A surge in Monkeypox infections has been reported since early May outside the West and Central African countries where the disease has long been endemic, agency report said.

It was also learnt the WHO, June 23, had convened an emergency committee (EC) of experts to decide if Monkeypox constitutes a so-called Public Health Emergency of International Concern (PHEIC) —the UN health agency’s highest alert level.

PHEIC is the rarely used top alert available to the World Health Organisation to tackle a global disease outbreak, according to report.

However, a majority advised Tedros that the situation, at that point, had not met the threshold.

The second meeting was convened Thursday with case numbers rising further, where Tedros said he was worried.

The WHO Director-General further told the meeting, which lasted more than six hours, that “I need your advice in assessing the immediate and mid-term public health implications.”

A US health expert reportedly sounded a grim warning late Friday.

“Since the last #monkeypox EC just weeks ago, we’ve seen an exponential rise in cases. It’s inevitable that cases will dramatically rise in the coming weeks & months. That’s why @DrTedros must sound the global alarm,” Lawrence Gostin, the Director of the WHO Collaborating Center on National and Global Health Law, said on Twitter.

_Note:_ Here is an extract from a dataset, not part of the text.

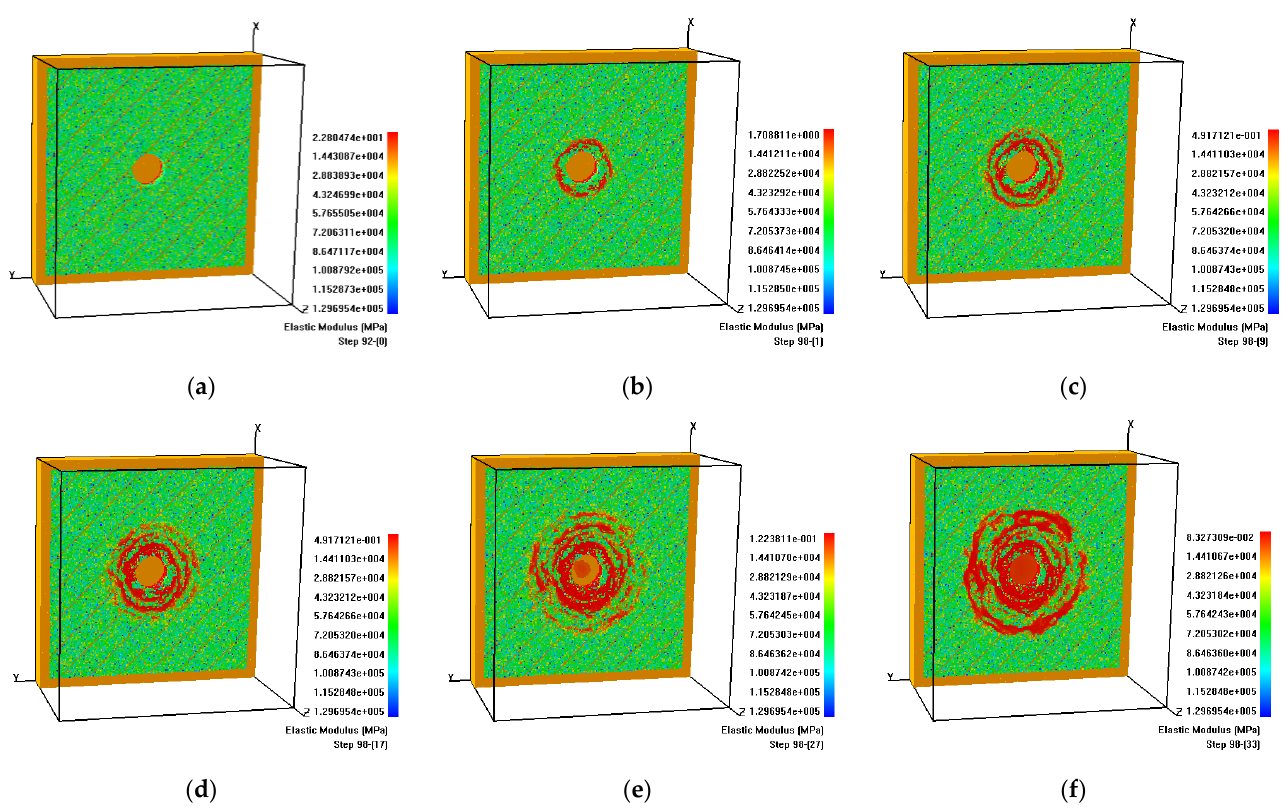
Figure 10. Distribution of elastic modulus during zonal disintegration process of surrounding rock with Model B45: ( a ) Step 92-0; ( b ) Step 98-1; ( c ) Step 98-9; ( d ) Step 98-17; ( e ) Step 98-27; ( f ) Step 98-33.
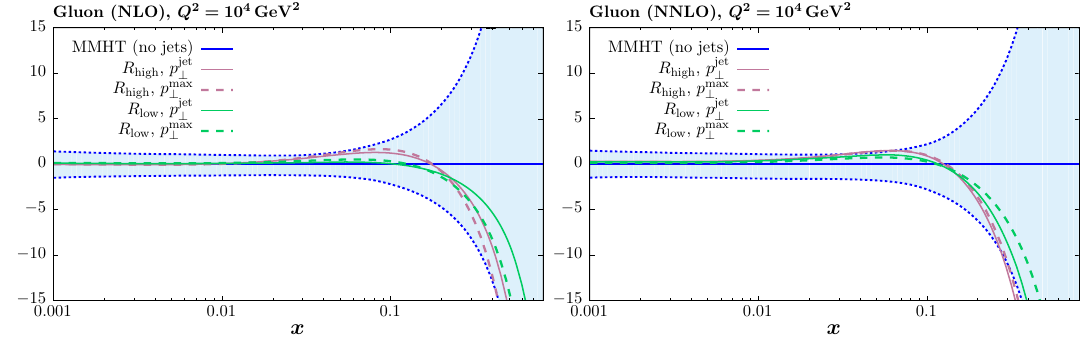
Fig. 7 The impact of the ATLAS [23] and CMS [24] 7 TeV jet data on the gluon PDF at NLO (left) and NNLO (right). The percentage dif- ference in comparison to the baseline fit, with no jet data included, is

Gostin noted: “A failure to act will have grave consequences for global health.”

Warning against discrimination

A viral infection resembling smallpox and first detected in humans in 1970, Monkeypox is less dangerous and contagious than smallpox, which was eradicated in 1980, according to report.

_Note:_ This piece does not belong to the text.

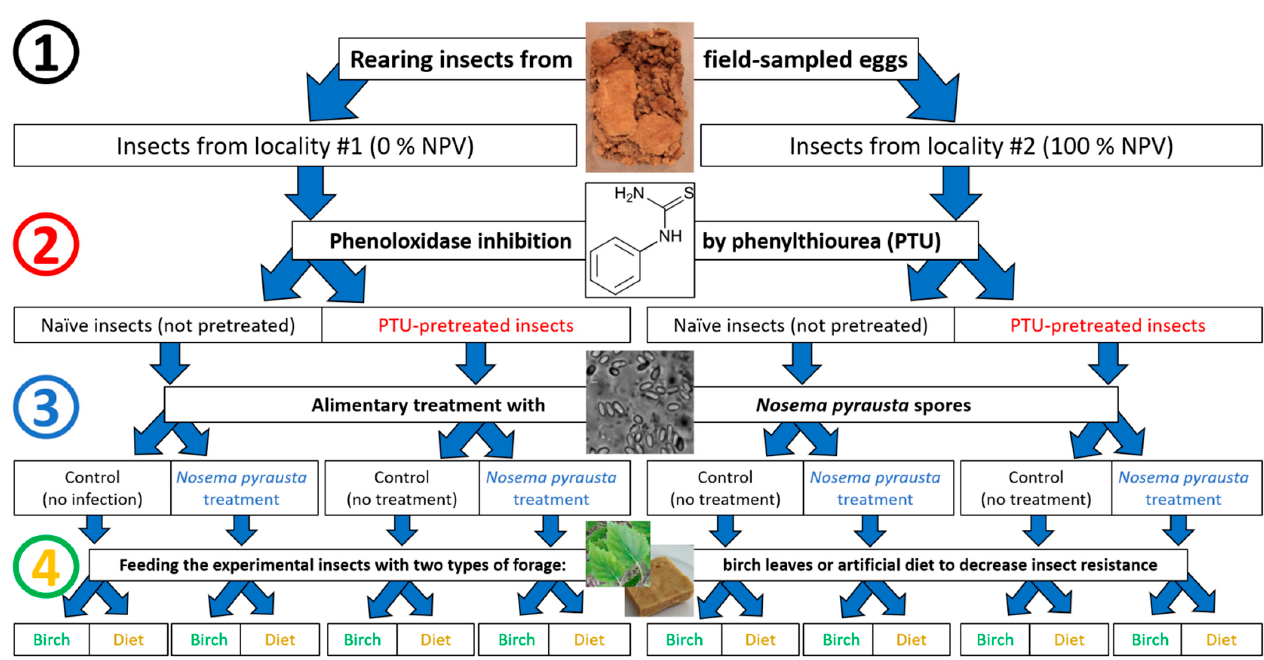
Figure 1. Experimental scheme showing the four stages of insect manipulation, corresponding to the four factors examined: ( 1 ) sampling from two localities, ( 2 ) pretreatment with phenylthiourea (PTU) or no pretreatment (naïve), ( 3 ) treatment with microsporidia or no treatment (control) and ( 4 ) feeding either with fresh birch leaves or an artificial diet.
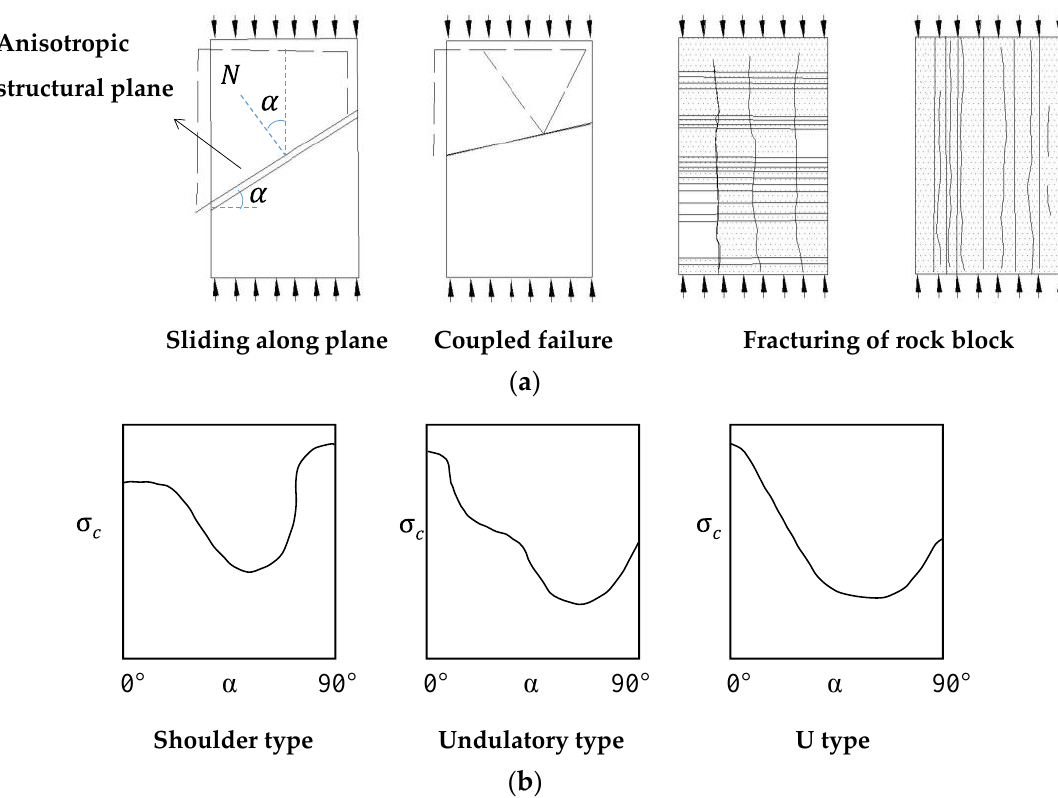
Figure 1. The direction dominant mechanical behavior of anisotropic rock mass. ( a ) The failure types anisotropy; ( b ) the strength anisotropy (modified based on [35]).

Ninety-five percent of cases have been transmitted through sexual activity, according to a study of 528 people in 16 countries published in the New England Journal of Medicine — the largest research to date.

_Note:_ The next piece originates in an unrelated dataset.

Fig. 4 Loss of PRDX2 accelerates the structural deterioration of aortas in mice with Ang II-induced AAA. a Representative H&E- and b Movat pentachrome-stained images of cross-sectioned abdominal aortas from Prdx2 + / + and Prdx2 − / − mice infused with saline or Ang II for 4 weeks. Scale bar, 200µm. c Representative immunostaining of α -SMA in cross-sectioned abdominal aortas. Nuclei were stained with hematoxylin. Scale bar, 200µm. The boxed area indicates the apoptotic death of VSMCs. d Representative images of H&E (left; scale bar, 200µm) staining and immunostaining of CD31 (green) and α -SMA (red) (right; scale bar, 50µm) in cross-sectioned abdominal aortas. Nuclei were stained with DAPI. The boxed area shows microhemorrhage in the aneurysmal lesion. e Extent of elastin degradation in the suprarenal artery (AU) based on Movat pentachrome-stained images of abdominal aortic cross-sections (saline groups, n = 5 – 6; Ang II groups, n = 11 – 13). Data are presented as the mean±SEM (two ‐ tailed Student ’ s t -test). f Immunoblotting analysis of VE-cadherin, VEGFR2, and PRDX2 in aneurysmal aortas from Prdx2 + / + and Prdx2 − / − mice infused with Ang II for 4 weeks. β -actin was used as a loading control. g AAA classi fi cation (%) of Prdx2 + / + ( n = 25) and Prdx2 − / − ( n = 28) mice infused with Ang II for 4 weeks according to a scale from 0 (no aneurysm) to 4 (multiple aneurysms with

Overall, 98 percent of infected people were gay or bisexual men, and around a third were known to have visited sex-on-site venues such as sex parties or saunas within the previous month.

Earlier, Dr. Tedros had said: “This transmission pattern represents both an opportunity to implement targeted public health interventions, and a challenge because in some countries, the communities affected face life-threatening discrimination.”

He further cited the concern that stigma and scapegoating could make the outbreak harder to track.

EU drug watchdog approves Imvanex for Monkeypox

The European Union’s (EU) drug watchdog Friday  recommended for approval the use of Imvanex, a smallpox vaccine, to treat monkeypox.

Imvanex, developed by Danish drugmaker Bavarian Nordic, has been approved in the EU since 2013 for the prevention of smallpox.

The EU considered a potential vaccine for Monkeypox because of the similarity between the monkeypox virus and the smallpox virus.

The first symptoms of Monkeypox are fever, headaches, muscle pain and back pain during the course of five days.

Rashes subsequently appear on the face, the palms of hands and soles of feet, followed by lesions, spots and finally scabs.